## PEDIDO 1
Reproduza fielmente, nas entradas, o trecho que vai da linha que contém "phylum: Bryophyta" até a linha que contém "class: Arachnida", incluindo as duas.

## ARTIGO
-------
Mario Quintana no Hotel Royal, em Porto Alegre (RS), entre os anos de 1985 e 1987. Fotografia de Dulce Helfer (Acervo Mario Quintana/Instituto Moreira Salles).

Mario Quintana no Hotel Royal, em Porto Alegre, entre os anos de 1985 e 1987. Fotografia de Dulce Helfer. Acervo Mario Quintana/Instituto Moreira Salles.

Mario Quintana, cujos 20 anos de morte se completaram neste 5 de maio, foi, sem dúvida, um dos poetas brasileiros mais engajados – com a (sua) poesia. Isto porque o homem que, em 1930, marchou voluntariamente para o Rio de Janeiro, onde ficou, por seis meses, encarregado do diário do Sétimo Batalhão de Caçadores de Porto Alegre, é diferente do poeta que se orgulhava de nunca ter pertencido a uma escola literária. Nesse sentido, vida e obra não se confundem: “Eu já fui tão engajado que cheguei a ir à Revolução de 30. Poeticamente, nem a escolas pertenço”, afirmou em entrevista a Evelyn Berg. Para ele, a confissão autobiográfica só tem sentido se for transfigurada pela arte. Mais: a realidade só tem sentido se for ficcionalizada, filtrada pelo olhar do poeta, matizada pelo pincel do pintor, como no poema “A imagem e os espelhos”:

Jamais deves buscar a coisa em si, a qual depende tão-somente dos espelhos.
A coisa em si, nunca: a coisa em ti.
Um pintor, por exemplo, não pinta uma árvore: ele pinta-se uma árvore.
E um grande poeta – espécie de rei Midas à sua maneira –, um grande poeta, bem que ele poderia dizer:
– Tudo o que eu toco se transforma em mim.

Por esse motivo, porque o que o move é o próprio cantar (ou encantar), torna-se inviável, em Quintana, uma leitura que faça de sua poesia expressão da chamada “arte engajada”, muito em voga, sobretudo, no período da ditadura militar, como resistência ao regime. Seja de maneira direta, “eu não gosto de falar em missão, não gosto de falar em mensagem, sou contra essas coisas de engajamento nisto, engajamento naquilo, porque acho que é uma alienação”, declarou ele a Evelyn Berg, ou com mordaz ironia, como no aforismo de 1964 “Do Caderno H”, coluna inicialmente publicada na revista Província de São Pedro e, posteriormente, no jornal Correio do Povo, de Porto Alegre, em que escreveu: “Quanto à arte engajada, eu só te pergunto: que significação política tem um crepúsculo?”, o poeta gaúcho sempre deixou clara sua opinião sobre esse tipo de arte. Em 1977, reiterou esse ponto de vista em entrevista dada a Ivo Egon Stigger por ocasião do lançamento do livro A vaca e o hipogrifo. Questionado sobre o compromisso do poeta, Quintana, divertindo-se com a pergunta, responde, sorrindo:

É verdade. Faz 50 anos que o pessoal vem me atucanando para fazer poemas sociais (como Castro Alves). Mas esquecem que, no caso de Castro Alves, não era uma questão política, e sim uma questão de humanidade. Outro dia, lendo a vida do Marx descobri que ele só escrevia poemas de amor. Acho que isso responde a questão. Outra coisa: é preciso lembrar que uma boa causa não salva um mau poeta. (Mário permanece em silêncio. Talvez desconfiado de que sua resposta ainda não me satisfez de todo, acrescenta:) O compromisso do poeta é expressar-se. Quem se expressa profundamente a si mesmo, expressa aos outros. De modo que o poeta, quanto mais individual, mais universal, pois esses sentimentos estão na base de toda a humanidade, independente de fronteiras e de regimes políticos.
-------
## ENTRADAS FORNECIDAS

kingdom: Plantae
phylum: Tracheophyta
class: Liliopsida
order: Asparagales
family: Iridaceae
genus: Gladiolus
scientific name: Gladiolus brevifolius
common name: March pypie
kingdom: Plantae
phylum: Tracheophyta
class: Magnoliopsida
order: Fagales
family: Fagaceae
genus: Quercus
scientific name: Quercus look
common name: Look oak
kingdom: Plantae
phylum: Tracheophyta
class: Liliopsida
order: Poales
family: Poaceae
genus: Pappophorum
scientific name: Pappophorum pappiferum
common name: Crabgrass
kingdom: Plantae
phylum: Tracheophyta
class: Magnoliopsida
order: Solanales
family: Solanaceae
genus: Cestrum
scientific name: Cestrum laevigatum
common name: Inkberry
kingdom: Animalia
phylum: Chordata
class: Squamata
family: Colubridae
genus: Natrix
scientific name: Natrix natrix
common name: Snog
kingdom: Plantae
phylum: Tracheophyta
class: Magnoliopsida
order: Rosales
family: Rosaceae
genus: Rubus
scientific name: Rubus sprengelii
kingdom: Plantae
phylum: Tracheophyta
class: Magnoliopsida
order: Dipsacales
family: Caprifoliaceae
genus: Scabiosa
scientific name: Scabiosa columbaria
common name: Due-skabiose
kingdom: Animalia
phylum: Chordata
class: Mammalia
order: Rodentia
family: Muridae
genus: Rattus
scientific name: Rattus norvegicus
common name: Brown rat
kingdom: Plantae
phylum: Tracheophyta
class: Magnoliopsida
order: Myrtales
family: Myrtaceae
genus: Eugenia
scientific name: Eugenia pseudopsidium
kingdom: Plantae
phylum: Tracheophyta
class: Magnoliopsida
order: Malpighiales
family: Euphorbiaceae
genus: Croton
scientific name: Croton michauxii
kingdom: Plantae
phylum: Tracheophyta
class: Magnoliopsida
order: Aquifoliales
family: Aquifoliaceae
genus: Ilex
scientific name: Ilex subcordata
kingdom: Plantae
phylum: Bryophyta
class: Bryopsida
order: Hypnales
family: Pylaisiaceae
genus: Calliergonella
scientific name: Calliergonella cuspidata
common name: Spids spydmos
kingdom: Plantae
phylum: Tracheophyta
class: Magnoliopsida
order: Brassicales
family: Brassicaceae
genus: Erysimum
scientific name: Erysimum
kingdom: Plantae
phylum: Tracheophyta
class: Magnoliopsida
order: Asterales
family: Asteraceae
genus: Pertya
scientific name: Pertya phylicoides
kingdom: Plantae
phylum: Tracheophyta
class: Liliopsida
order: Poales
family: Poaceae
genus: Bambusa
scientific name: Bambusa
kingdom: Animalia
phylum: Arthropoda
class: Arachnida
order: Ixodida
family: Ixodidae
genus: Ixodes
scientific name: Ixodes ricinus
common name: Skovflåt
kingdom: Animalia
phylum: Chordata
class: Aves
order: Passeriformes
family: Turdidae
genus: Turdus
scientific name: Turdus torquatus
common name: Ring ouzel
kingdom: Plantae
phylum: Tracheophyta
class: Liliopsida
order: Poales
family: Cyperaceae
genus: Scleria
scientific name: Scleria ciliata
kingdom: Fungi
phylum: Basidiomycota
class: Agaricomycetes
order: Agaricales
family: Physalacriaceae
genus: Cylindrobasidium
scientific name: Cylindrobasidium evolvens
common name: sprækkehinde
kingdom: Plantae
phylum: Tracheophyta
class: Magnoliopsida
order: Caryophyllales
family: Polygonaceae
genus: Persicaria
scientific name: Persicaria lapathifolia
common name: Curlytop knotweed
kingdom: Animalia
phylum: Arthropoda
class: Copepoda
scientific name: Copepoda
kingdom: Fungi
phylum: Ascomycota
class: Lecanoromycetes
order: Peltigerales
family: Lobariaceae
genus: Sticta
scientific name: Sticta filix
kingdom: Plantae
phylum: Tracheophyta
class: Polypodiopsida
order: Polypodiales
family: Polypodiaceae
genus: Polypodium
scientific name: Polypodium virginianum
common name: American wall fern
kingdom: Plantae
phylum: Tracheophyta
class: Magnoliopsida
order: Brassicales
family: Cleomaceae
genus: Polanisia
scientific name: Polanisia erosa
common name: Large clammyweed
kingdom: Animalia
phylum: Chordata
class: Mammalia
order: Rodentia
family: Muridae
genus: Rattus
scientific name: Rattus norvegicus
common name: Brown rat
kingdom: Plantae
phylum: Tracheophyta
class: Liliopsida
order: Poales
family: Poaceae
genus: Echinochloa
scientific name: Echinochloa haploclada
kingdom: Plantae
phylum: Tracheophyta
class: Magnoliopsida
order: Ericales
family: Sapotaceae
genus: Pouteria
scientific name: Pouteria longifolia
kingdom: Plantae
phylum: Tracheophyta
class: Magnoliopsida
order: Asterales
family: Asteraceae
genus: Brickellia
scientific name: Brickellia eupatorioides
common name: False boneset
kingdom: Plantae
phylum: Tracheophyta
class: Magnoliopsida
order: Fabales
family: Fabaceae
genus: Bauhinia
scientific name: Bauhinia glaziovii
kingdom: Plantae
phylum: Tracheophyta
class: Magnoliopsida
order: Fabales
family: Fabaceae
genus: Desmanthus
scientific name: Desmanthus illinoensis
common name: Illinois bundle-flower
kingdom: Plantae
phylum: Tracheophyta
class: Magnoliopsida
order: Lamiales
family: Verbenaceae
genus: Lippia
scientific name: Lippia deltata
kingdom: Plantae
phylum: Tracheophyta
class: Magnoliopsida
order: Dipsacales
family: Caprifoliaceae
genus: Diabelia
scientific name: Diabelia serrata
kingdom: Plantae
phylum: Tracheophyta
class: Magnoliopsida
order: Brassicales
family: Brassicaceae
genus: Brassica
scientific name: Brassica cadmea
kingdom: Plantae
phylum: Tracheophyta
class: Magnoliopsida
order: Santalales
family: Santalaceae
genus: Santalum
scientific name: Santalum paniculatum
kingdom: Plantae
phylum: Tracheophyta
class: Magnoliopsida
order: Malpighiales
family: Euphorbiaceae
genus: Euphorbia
-------
## PEDIDO 2
Por favor, dê continuidade ao artigo sobre Mario Quintana a partir do ponto em que ele termina.

## RESULTADO 1
phylum: Bryophyta
class: Bryopsida
order: Hypnales
family: Pylaisiaceae
genus: Calliergonella
scientific name: Calliergonella cuspidata
common name: Spids spydmos
kingdom: Plantae
phylum: Tracheophyta
class: Magnoliopsida
order: Brassicales
family: Brassicaceae
genus: Erysimum
scientific name: Erysimum
kingdom: Plantae
phylum: Tracheophyta
class: Magnoliopsida
order: Asterales
family: Asteraceae
genus: Pertya
scientific name: Pertya phylicoides
kingdom: Plantae
phylum: Tracheophyta
class: Liliopsida
order: Poales
family: Poaceae
genus: Bambusa
scientific name: Bambusa
kingdom: Animalia
phylum: Arthropoda
class: Arachnida

## RESULTADO 2
Desde seu primeiro livro, A rua dos cataventos, o único engajamento possível de ser atribuído à sua obra é o poético. Não aquele que condena a uma escola literária, mas aquele que fez com que Quintana se tornasse “cada vez mais fiel ao seu próprio estilo”, como afirmou o crítico Fábio Lucas no Cadernos de Literatura Brasileira dedicado ao poeta. Foi, talvez, isso que levou o também poeta Paulo Mendes Campos a escrever, em homenagem aos 82 anos do gaúcho: “Um livro só tem a obrigação de ser amável; o resto vem depois. A poesia de Quintana é amável como um crepúsculo. Outros salvem o mundo, outros façam revoluções estéticas, filosóficas…”.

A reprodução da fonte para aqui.